▶ **JOB**:
What is needed is the complete listing, repeated exactly.
*** Block opens ***
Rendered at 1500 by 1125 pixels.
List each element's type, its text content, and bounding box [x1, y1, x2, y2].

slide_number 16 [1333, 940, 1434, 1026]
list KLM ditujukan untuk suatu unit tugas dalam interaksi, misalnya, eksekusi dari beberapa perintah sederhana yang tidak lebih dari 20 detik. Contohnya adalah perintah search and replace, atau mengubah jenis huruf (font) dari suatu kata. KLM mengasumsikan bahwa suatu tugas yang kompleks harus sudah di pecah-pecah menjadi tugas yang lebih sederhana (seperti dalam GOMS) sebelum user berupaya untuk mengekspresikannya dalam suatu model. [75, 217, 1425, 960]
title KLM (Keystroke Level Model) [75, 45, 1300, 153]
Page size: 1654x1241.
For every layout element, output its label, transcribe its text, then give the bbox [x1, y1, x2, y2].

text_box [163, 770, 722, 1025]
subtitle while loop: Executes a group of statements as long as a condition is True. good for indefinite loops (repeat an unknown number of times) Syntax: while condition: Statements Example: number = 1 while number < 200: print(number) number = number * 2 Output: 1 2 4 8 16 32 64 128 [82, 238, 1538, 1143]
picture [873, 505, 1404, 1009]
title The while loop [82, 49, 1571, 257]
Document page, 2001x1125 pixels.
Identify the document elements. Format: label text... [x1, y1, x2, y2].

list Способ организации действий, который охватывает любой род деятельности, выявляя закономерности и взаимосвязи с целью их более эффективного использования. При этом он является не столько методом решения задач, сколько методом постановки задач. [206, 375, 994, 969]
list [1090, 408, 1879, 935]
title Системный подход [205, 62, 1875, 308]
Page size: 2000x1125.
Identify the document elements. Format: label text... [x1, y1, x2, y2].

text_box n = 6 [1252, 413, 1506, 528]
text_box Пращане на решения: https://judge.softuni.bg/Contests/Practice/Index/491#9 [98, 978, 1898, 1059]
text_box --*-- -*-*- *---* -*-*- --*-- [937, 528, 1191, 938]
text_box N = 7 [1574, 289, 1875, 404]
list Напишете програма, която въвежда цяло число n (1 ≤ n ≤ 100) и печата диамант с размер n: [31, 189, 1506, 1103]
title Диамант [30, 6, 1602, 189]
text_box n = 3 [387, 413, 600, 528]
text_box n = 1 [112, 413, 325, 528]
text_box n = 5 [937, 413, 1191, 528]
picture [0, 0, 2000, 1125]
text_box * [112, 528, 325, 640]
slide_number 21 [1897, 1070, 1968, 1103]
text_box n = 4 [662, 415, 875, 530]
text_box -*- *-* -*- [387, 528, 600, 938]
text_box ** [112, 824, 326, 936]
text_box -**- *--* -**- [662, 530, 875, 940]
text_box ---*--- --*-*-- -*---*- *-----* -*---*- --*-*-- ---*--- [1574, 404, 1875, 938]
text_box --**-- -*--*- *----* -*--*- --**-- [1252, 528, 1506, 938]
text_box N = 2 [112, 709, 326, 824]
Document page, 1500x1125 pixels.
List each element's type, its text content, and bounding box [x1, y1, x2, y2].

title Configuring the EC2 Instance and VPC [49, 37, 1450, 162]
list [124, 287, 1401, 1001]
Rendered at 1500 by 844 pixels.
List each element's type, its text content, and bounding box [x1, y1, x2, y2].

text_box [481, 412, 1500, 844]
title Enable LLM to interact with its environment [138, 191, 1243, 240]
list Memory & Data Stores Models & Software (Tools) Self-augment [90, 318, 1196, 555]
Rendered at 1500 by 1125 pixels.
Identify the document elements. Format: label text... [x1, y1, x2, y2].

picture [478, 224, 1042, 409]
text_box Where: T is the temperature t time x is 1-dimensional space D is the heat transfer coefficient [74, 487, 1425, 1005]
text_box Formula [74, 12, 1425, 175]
*** Block closes ***
▶ **REPLY TO THE EXERCISE**:
Rendered at 1500 by 1125 pixels.
List each element's type, its text content, and bounding box [x1, y1, x2, y2].

slide_number 16 [1333, 940, 1434, 1026]
list KLM ditujukan untuk suatu unit tugas dalam interaksi, misalnya, eksekusi dari beberapa perintah sederhana yang tidak lebih dari 20 detik. Contohnya adalah perintah search and replace, atau mengubah jenis huruf (font) dari suatu kata. KLM mengasumsikan bahwa suatu tugas yang kompleks harus sudah di pecah-pecah menjadi tugas yang lebih sederhana (seperti dalam GOMS) sebelum user berupaya untuk mengekspresikannya dalam suatu model. [75, 217, 1425, 960]
title KLM (Keystroke Level Model) [75, 45, 1300, 153]
Page size: 1654x1241.
For every layout element, output its label, transcribe its text, then give the bbox [x1, y1, x2, y2].

text_box [163, 770, 722, 1025]
subtitle while loop: Executes a group of statements as long as a condition is True. good for indefinite loops (repeat an unknown number of times) Syntax: while condition: Statements Example: number = 1 while number < 200: print(number) number = number * 2 Output: 1 2 4 8 16 32 64 128 [82, 238, 1538, 1143]
picture [873, 505, 1404, 1009]
title The while loop [82, 49, 1571, 257]
Document page, 2001x1125 pixels.
Identify the document elements. Format: label text... [x1, y1, x2, y2].

list Способ организации действий, который охватывает любой род деятельности, выявляя закономерности и взаимосвязи с целью их более эффективного использования. При этом он является не столько методом решения задач, сколько методом постановки задач. [206, 375, 994, 969]
list [1090, 408, 1879, 935]
title Системный подход [205, 62, 1875, 308]
Page size: 2000x1125.
Identify the document elements. Format: label text... [x1, y1, x2, y2].

text_box n = 6 [1252, 413, 1506, 528]
text_box Пращане на решения: https://judge.softuni.bg/Contests/Practice/Index/491#9 [98, 978, 1898, 1059]
text_box --*-- -*-*- *---* -*-*- --*-- [937, 528, 1191, 938]
text_box N = 7 [1574, 289, 1875, 404]
list Напишете програма, която въвежда цяло число n (1 ≤ n ≤ 100) и печата диамант с размер n: [31, 189, 1506, 1103]
title Диамант [30, 6, 1602, 189]
text_box n = 3 [387, 413, 600, 528]
text_box n = 1 [112, 413, 325, 528]
text_box n = 5 [937, 413, 1191, 528]
picture [0, 0, 2000, 1125]
text_box * [112, 528, 325, 640]
slide_number 21 [1897, 1070, 1968, 1103]
text_box n = 4 [662, 415, 875, 530]
text_box -*- *-* -*- [387, 528, 600, 938]
text_box ** [112, 824, 326, 936]
text_box -**- *--* -**- [662, 530, 875, 940]
text_box ---*--- --*-*-- -*---*- *-----* -*---*- --*-*-- ---*--- [1574, 404, 1875, 938]
text_box --**-- -*--*- *----* -*--*- --**-- [1252, 528, 1506, 938]
text_box N = 2 [112, 709, 326, 824]
Document page, 1500x1125 pixels.
List each element's type, its text content, and bounding box [x1, y1, x2, y2].

title Configuring the EC2 Instance and VPC [49, 37, 1450, 162]
list [124, 287, 1401, 1001]
Rendered at 1500 by 844 pixels.
List each element's type, its text content, and bounding box [x1, y1, x2, y2].

text_box [481, 412, 1500, 844]
title Enable LLM to interact with its environment [138, 191, 1243, 240]
list Memory & Data Stores Models & Software (Tools) Self-augment [90, 318, 1196, 555]
Rendered at 1500 by 1125 pixels.
Identify the document elements. Format: label text... [x1, y1, x2, y2].

picture [478, 224, 1042, 409]
text_box Where: T is the temperature t time x is 1-dimensional space D is the heat transfer coefficient [74, 487, 1425, 1005]
text_box Formula [74, 12, 1425, 175]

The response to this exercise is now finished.